In effetti, l’art. 13 del D.LGS. n. 38/2000, include «nell’indennizzo erogato dall’INAIL esclusivamente il danno biologico, inteso come lesione – pari o superiore al 6% -“all’integrità psicofisica, suscettibile di valutazione medico legale, della persona”, valutata secondo una specifica Tabella delle menomazioni (ossia delle percentuali di invalidità permanente, redatta dal Ministero del Lavoro) “comprensiva degli aspetti dinamico-relazionali”.

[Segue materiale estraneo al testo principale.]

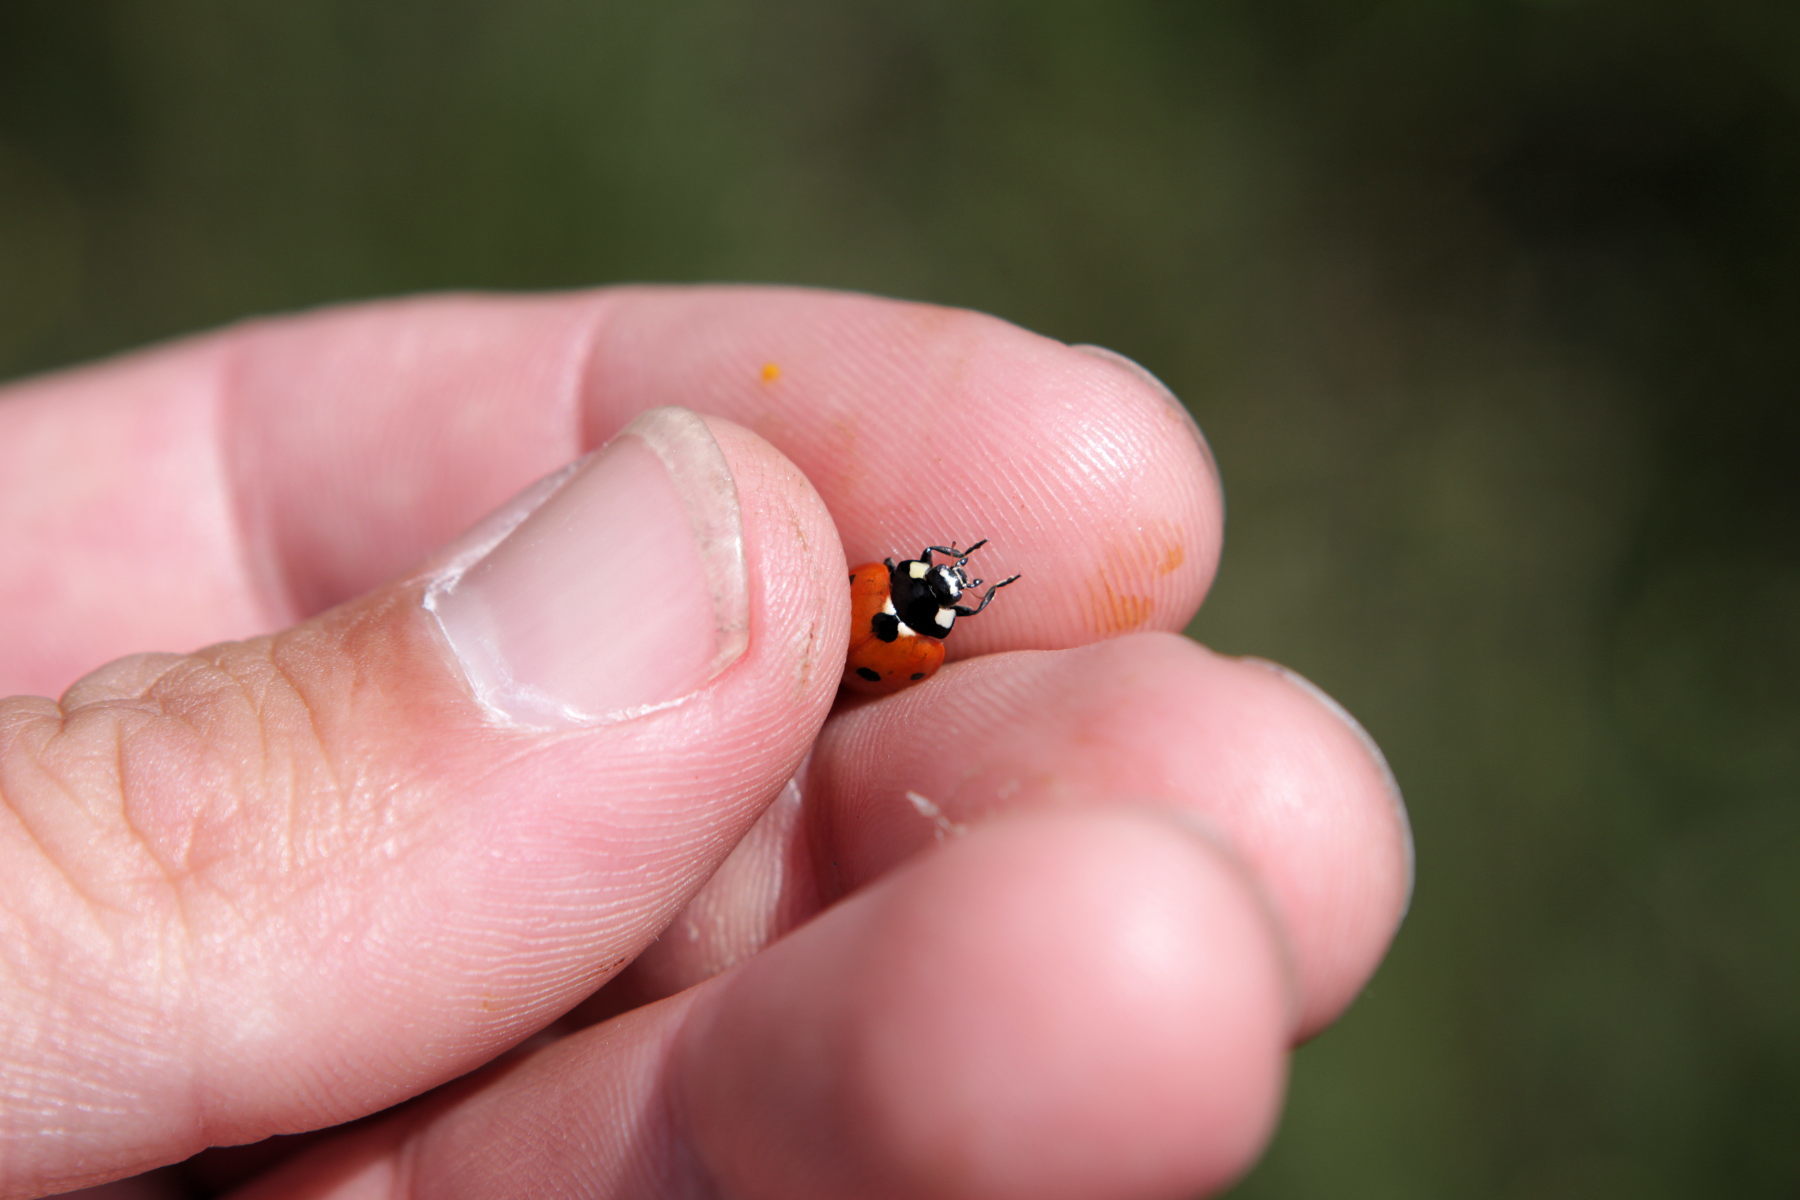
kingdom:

Più specificamente, il danno biologico (come definito dal D.LGS. n. 38/2000), comprende sia la lesione statica che le ripercussioni dinamico-relazionali nella vita del danneggiato. Tuttavia, da tale nozione sono escluse voci che concorrono pur sempre a costituire il danno non patrimoniale, quali: “le lesioni all’integrità psicofisica di natura transitoria (il danno biologico temporaneo), le lesioni sotto una determinata soglia minima, il danno morale ossia la sofferenza interiore (ad esempio il dolore dell’animo, la vergogna, la disistima di sé, la paura, la disperazione) che non ha base organica ed è estranea alla determinazione medico-legale.”
In sintesi, dunque, la nozione di danno biologico in senso omnicomprensivo, quale lesione alla salute, comprende (secondo i criteri civilistici) “la lesione medico legale (ossia la perdita anatomica o funzionale), il danno dinamico-relazionale (sia nei suoi aspetti ordinari, comuni a qualunque persona con la medesima invalidità, sia in quelli peculiari, specifici del caso concreto) e tutti i conseguenti pregiudizi che la lesione produce sulle attività quotidiane, personali e relazionali” (Cass. n. 23469 /2018 e n. 7513/2018).

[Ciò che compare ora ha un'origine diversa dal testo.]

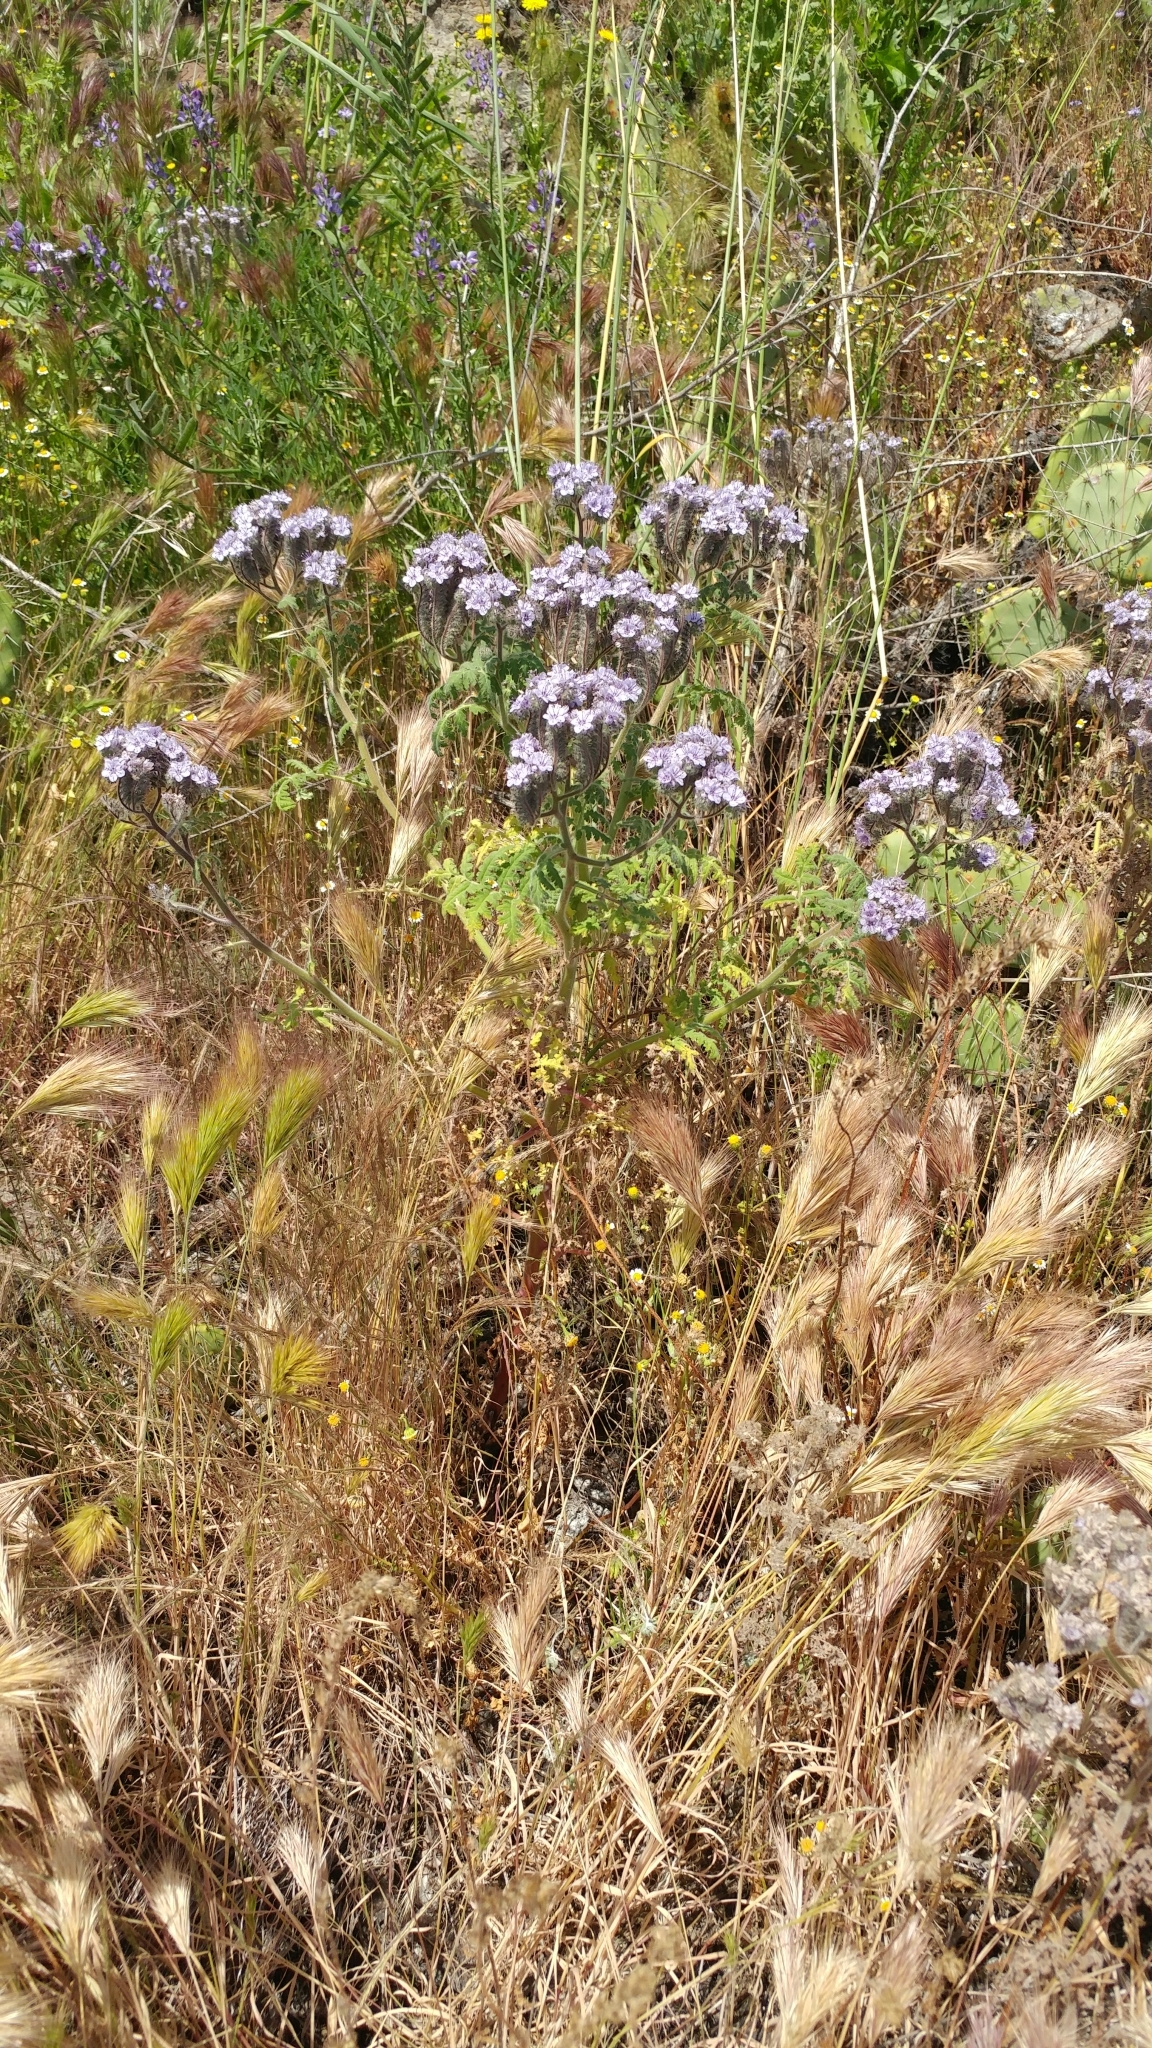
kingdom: Plantae
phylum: Tracheophyta
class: Magnoliopsida
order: Boraginales
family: Hydrophyllaceae
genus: Phacelia
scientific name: Phacelia floribunda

In questo quadro, il principio di integralità del relativo risarcimento esige che la comparazione fra responsabilità civile e tutela previdenziale tenga conto degli aspetti chiaramente estranei all’oggetto dell’assicurazione sociale.

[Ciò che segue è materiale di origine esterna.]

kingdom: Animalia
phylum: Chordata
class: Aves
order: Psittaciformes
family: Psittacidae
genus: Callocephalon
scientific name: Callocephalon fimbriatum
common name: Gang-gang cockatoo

Nello specifico, il raffronto fra danno biologico valutato in senso civilistico ed indennizzo erogato dall’INAIL va attuato secondo un computo per poste omogenee: “vanno, dapprima, distinte le due categorie di danno (patrimoniale e non patrimoniale); il danno patrimoniale calcolato con i criteri civilistici va comparato alla quota INAIL rapportata alla retribuzione ed alla capacità lavorativa specifica dell’assicurato (volta all’indennizzo del danno patrimoniale); in ordine al danno non patrimoniale, effettuato il calcolo secondo i criteri civilistici, vanno, dapprima, espunte le voci escluse dalla copertura assicurativa (danno morale e danno biologico temporaneo) che spettano interamente al danneggiato e, poi, dall’ammontare complessivo del danno non patrimoniale così ricavato (corrispondente al danno biologico) va detratto (non già il valore capitale dell’intera rendita costituita dall’INAIL, ma solo) il valore capitale della quota della rendita INAIL destinata a ristorare, in forza del D.LGS. n. 38/2000, art. 13, il danno biologico stesso.”
In particolare, al fine di evitare automatismi e duplicazioni risarcitorie; soprattutto con riferimento ai pregiudizi patiti nella sfera dinamico-relazionale della vita del soggetto leso, il giudice deve verificare che la liquidazione del danno morale (oggetto di separata ed autonoma valutazione) non costituisca duplicazione risarcitoria della valutazione di questi medesimi aspetti nell’ambito del danno biologico.